If you’re quick enough though, you can disable your device’s internet access (by enabling “Airplane mode”) temporarily. If you then re-enable net access you remain logged into the eBay account, having waltzed past PayPal’s two-factor authentication check.

Pay Pal 2FA Bypass

Duo Security, who publicised the flaw, claims that the “shoddy” vulnerability lies primarily in the authentication flow for the PayPal API web service — an API used by PayPal’s official mobile applications, as well as numerous third-party merchants and apps — and also partially in the official iOS and Android mobile apps themselves.

Duo’s blog post goes into much more detail, and shows that the problem was initially discovered by Dan Saltman of Everydaycarry.com.

Saltman informed PayPal’s security team about the bug back in March, but after receiving a lack of response turned to Duo – specialists in two-factor authentication – to see if they could confirm the security flaw and leverage any contacts they had inside PayPal.

There then followed a fair amount of back-and-forth between the companies, with Duo seemingly frustrated at slow response from PayPal, and PayPal requesting that Duo delayed its public disclosure of the flaw.

Views may differ as to whether Duo was right to go public about the flaw when it did, but now the news is out.

It appears to me that PayPal made it much too easy for fraudsters to trick PayPal into believing a user had not enabled two-factor authentication, even when they had.

And, the implication is that the flaw in PayPal’s systems may have been present since the firm launched its first mobile app way back in 2008.

Of course, the 2FA workaround can’t be put into play by hackers if they don’t know your PayPal password. That’s another reason why it’s so important to use a unique, hard-to-crack password for every website that you access, as well as being on your guard from phishing attacks and keylogging spyware.

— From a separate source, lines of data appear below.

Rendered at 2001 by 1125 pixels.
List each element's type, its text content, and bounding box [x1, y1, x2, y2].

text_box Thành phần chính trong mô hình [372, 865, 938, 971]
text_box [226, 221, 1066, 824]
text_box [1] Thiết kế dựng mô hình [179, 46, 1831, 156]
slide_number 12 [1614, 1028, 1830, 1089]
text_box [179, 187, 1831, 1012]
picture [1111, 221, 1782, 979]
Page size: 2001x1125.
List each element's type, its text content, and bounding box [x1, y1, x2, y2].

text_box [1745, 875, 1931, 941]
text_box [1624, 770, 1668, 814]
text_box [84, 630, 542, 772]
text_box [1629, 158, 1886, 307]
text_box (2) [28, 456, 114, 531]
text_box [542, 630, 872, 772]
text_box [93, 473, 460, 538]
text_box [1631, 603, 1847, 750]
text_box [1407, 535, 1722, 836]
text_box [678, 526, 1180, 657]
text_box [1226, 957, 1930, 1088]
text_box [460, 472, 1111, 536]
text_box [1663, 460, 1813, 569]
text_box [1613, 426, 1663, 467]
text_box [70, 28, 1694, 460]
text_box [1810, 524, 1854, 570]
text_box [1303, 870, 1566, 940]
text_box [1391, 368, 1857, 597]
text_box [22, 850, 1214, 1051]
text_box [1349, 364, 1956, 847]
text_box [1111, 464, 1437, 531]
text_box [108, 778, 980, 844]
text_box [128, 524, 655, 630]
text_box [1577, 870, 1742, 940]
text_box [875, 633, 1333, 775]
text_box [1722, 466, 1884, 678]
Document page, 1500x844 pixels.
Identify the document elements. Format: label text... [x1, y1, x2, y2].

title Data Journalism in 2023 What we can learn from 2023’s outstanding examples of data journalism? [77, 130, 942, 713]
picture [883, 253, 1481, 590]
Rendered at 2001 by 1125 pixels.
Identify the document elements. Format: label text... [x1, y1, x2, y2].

PayPal, owned by online auction giant eBay, was reported by The Guardian as saying that “all PayPal accounts remain secure”, but that they have taken action to mitigate the issue:

"As a precaution we have disabled the ability for customers who have selected 2FA to log in to their PayPal account on the PayPal mobile app and on certain other mobile apps until an identified fix can be implemented in the next few weeks."

eBay, of course, has had its own security headaches this year.